Mit den Ermittlungen gegen rund 90 ehemalige KZ-Aufseher werde an die Verbrechen erinnert, die diese Menschen begangen hätten, sagt die selbst als "Nazijägerin" bekannt gewordene Publizistin Beate Klarsfeld. Sie kämen allerdings "in letzter Minute". Die mutmaßlichen Täter würden vermutlich während des Verfahrens sterben.

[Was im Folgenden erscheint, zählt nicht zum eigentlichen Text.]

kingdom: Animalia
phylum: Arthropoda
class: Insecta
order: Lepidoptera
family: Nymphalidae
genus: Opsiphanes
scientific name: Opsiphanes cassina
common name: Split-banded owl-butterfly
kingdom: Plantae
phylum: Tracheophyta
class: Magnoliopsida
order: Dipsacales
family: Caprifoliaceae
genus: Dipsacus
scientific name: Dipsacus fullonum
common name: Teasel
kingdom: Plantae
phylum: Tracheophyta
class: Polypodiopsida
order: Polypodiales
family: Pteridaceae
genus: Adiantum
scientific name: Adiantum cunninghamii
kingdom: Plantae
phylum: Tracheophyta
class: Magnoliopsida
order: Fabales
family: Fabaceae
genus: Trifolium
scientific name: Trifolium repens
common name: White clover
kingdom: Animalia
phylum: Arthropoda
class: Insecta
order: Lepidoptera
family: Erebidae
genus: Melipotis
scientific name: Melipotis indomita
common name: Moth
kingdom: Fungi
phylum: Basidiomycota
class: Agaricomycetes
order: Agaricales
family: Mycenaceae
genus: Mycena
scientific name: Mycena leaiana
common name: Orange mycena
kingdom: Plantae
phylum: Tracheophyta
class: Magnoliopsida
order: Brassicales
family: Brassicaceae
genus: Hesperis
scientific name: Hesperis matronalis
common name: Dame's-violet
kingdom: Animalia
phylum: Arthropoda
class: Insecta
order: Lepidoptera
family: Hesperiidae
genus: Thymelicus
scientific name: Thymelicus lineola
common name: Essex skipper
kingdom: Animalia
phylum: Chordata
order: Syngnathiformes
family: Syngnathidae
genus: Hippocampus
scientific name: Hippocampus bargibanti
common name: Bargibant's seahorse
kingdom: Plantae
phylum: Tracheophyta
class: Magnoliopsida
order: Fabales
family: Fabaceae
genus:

Beate Klarsfeld im Gespräch mit Doris Schäfer-Noske | 08.04.2013
    Doris Schäfer-Noske: Die Vorermittlungen gegen mutmaßliche NS-Täter sollen ausgeweitet werden. Es werde nicht nur gegen 50 Aufseher in Auschwitz-Birkenau ermittelt, sondern auch gegen Aufseher in anderen Vernichtungslagern, sagte der Leiter der zentralen Stelle zur Aufklärung nationalsozialistischer Verbrechen, Kurt Schrimm, heute Morgen im Deutschlandfunk. Er gehe davon aus, dass insgesamt gegen 80 bis 90 Personen ermittelt werde. Die Ermittlungen stünden aber noch am Anfang. Den KZ-Aufsehern wird Beihilfe zum Mord vorgeworfen.

    O-Ton Kurt Schrimm: "Wir gehen davon aus, dass die Angehörigen des sogenannten Wachbataillons im Wechsel eingesetzt waren, also nicht immer an der gleichen Stelle, nicht immer nur an der Rampe, nicht immer nur auf den Wachtürmen, nicht immer nur an der äußeren Postenkette, sondern dass die Tätigkeit gewechselt hat. Es hing auch davon ab, wie viele neue Häftlinge ins Lager gebracht wurden. Manchmal wurde das ganze Bataillon oder die ganze Kompanie gebraucht. Da gibt es zwischenzeitlich Erkenntnisse, die uns weiterhelfen, wenn wir also wissen, der Mann war an diesem und jenem Tag tatsächlich in Auschwitz-Birkenau. Wir wissen heute weitgehend, was an diesen Tagen geschah. Und wenn wir dann nachweisen können, er war im Dienst, dann wird es relativ kritisch für ihn."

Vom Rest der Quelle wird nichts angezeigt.